**Text passage:**
The flat fee rates heretofore paid and to be paid to contractors/conflict attorneys by and through the Law Offices of the Public Defender for fiscal years 2016 and preceding fiscal years is not sufficient to comply with Gideon v. Wainwright[], 372 U.S. 335 (1963), it is therefore ordered the State properly fund effective assistance of counsel for indigent defendants and is therefore unconstitutional both under the United States Constitution and the New Mexico Constitution;

 

The Public Defender Department shall pay to each and every contractor no less than $85.00 per hour plus GRT (gross receipts tax) for the attorney and $35.00 an hour plus GRT for staff, with appropriate markers . . . together with costs of copies and postage to be sent to indigent clients and/or other attorneys and experts, the costs of transportation and overnight stay paid based on the New Mexico State Per Diem rates and rules, and the costs of collect calls from the client to the attorney; so the attorney may have at least the bare minimum of monies to provide the effective representation necessary.

 

The district court’s order in State v. Carrillo precipitated the instant petition, and we now turn to that case.

**Information shown:**
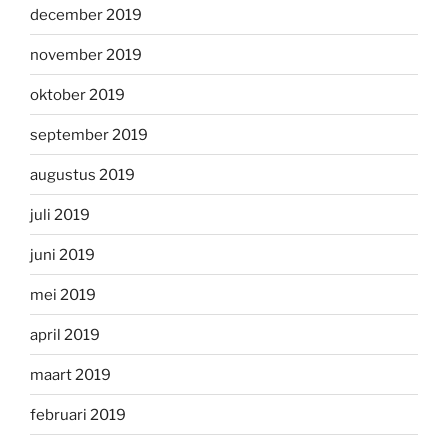
december 2019
november 2019
oktober 2019
september 2019
augustus 2019
juli 2019
juni 2019
mei 2019
april 2019
maart 2019
februari 2019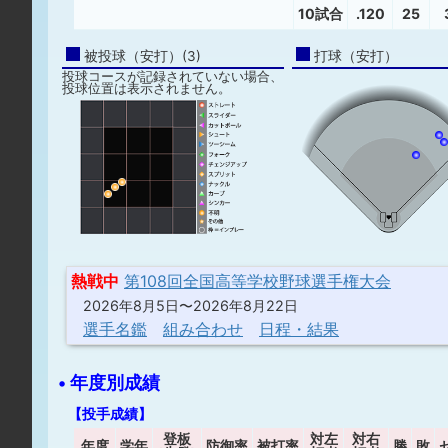
10試合
.120
25
被投球（安打）(3)
打球（安打）
投球コースが記録されていない場合、
投球位置は表示されません。
熱戦中
第108回全国高等学校野球選手権大会
2026年8月5日〜2026年8月22日
選手名鑑
組み合わせ
日程・結果
• 年度別成績
【投手成績】
登板
対左
対右
年度
学年
防御率
被打率
勝
敗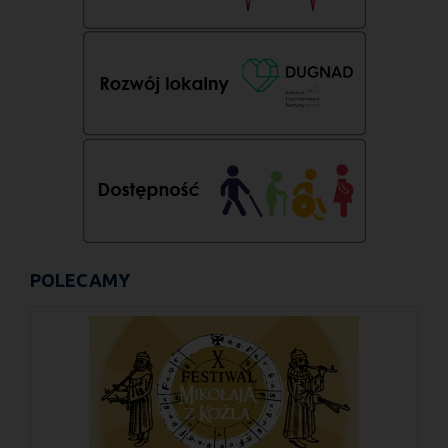
POLECAMY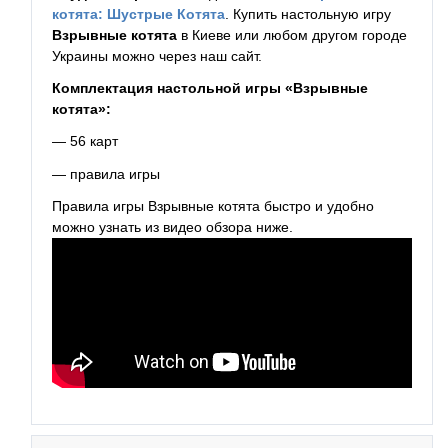
котята: Шустрые Котята
. Купить настольную игру
Взрывные котята
в Киеве или любом другом городе
Украины можно через наш сайт.
Комплектация настольной игры «Взрывные
котята»:
— 56 карт
— правила игры
Правила игры Взрывные котята быстро и удобно
можно узнать из видео обзора ниже.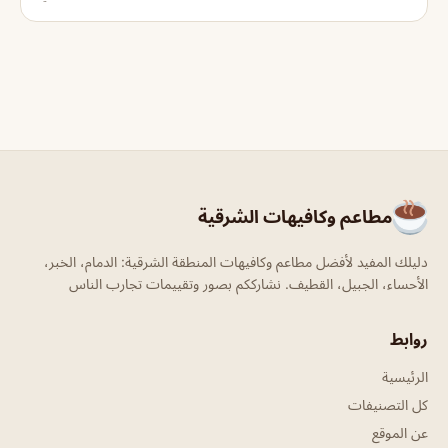
مطاعم وكافيهات الشرقية
دليلك المفيد لأفضل مطاعم وكافيهات المنطقة الشرقية: الدمام، الخبر،
الأحساء، الجبيل، القطيف. نشارككم بصور وتقييمات تجارب الناس
روابط
الرئيسية
كل التصنيفات
عن الموقع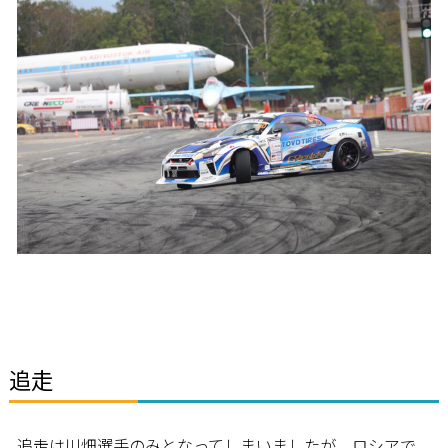
追走
追走は川畑選手のみとなってしまいましたが、ロシアで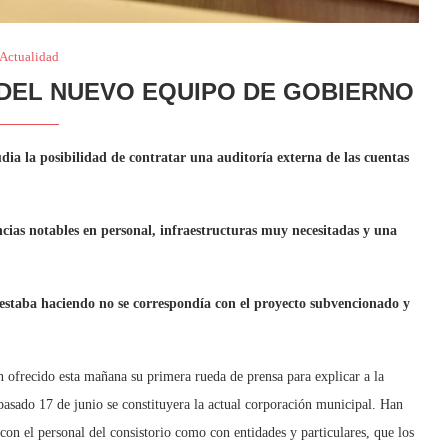
Actualidad
DEL NUEVO EQUIPO DE GOBIERNO
ia la posibilidad de contratar una auditoría externa de las cuentas
ncias notables en personal, infraestructuras muy necesitadas y una
e estaba haciendo no se correspondía con el proyecto subvencionado y
 ofrecido esta mañana su primera rueda de prensa para explicar a la
pasado 17 de junio se constituyera la actual corporación municipal. Han
con el personal del consistorio como con entidades y particulares, que los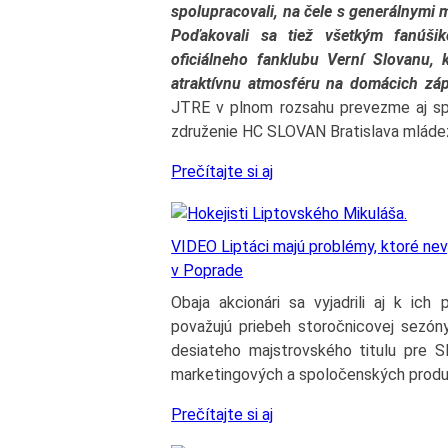
spolupracovali, na čele s generálnym
Poďakovali sa tiež všetkým fanúši
oficiálneho fanklubu Verní Slovanu, 
atraktívnu atmosféru na domácich záp
JTRE v plnom rozsahu prevezme aj sp
združenie HC SLOVAN Bratislava mláde
Prečítajte si aj
VIDEO Liptáci majú problémy, ktoré nevy
v Poprade
Obaja akcionári sa vyjadrili aj k ich
považujú priebeh storočnicovej sezóny
desiateho majstrovského titulu pre Sl
marketingových a spoločenských produk
Prečítajte si aj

**Complete the following:**
• 1. Rewrite the public defender fee passage from "The Public Defender Department" to "effective representation necessary.", putting "phone calls" in place of "collect calls".
• 2. Answer these questions from the public defender fee passage:
(a) Under which case do the flat fee rates fall short, according to the passage?
(b) What hourly rate, before GRT, must be paid for staff?
(c) In which case did the district court's order lead to the petition?

**Your responses:**
• 1.
The Public Defender Department shall pay to each and every contractor no less than $85.00 per hour plus GRT (gross receipts tax) for the attorney and $35.00 an hour plus GRT for staff, with appropriate markers . . . together with costs of copies and postage to be sent to indigent clients and/or other attorneys and experts, the costs of transportation and overnight stay paid based on the New Mexico State Per Diem rates and rules, and the costs of phone calls from the client to the attorney; so the attorney may have at least the bare minimum of monies to provide the effective representation necessary.

• 2.
(a) Gideon v. Wainwright, 372 U.S. 335 (1963)
(b) $35.00 an hour
(c) State v. Carrillo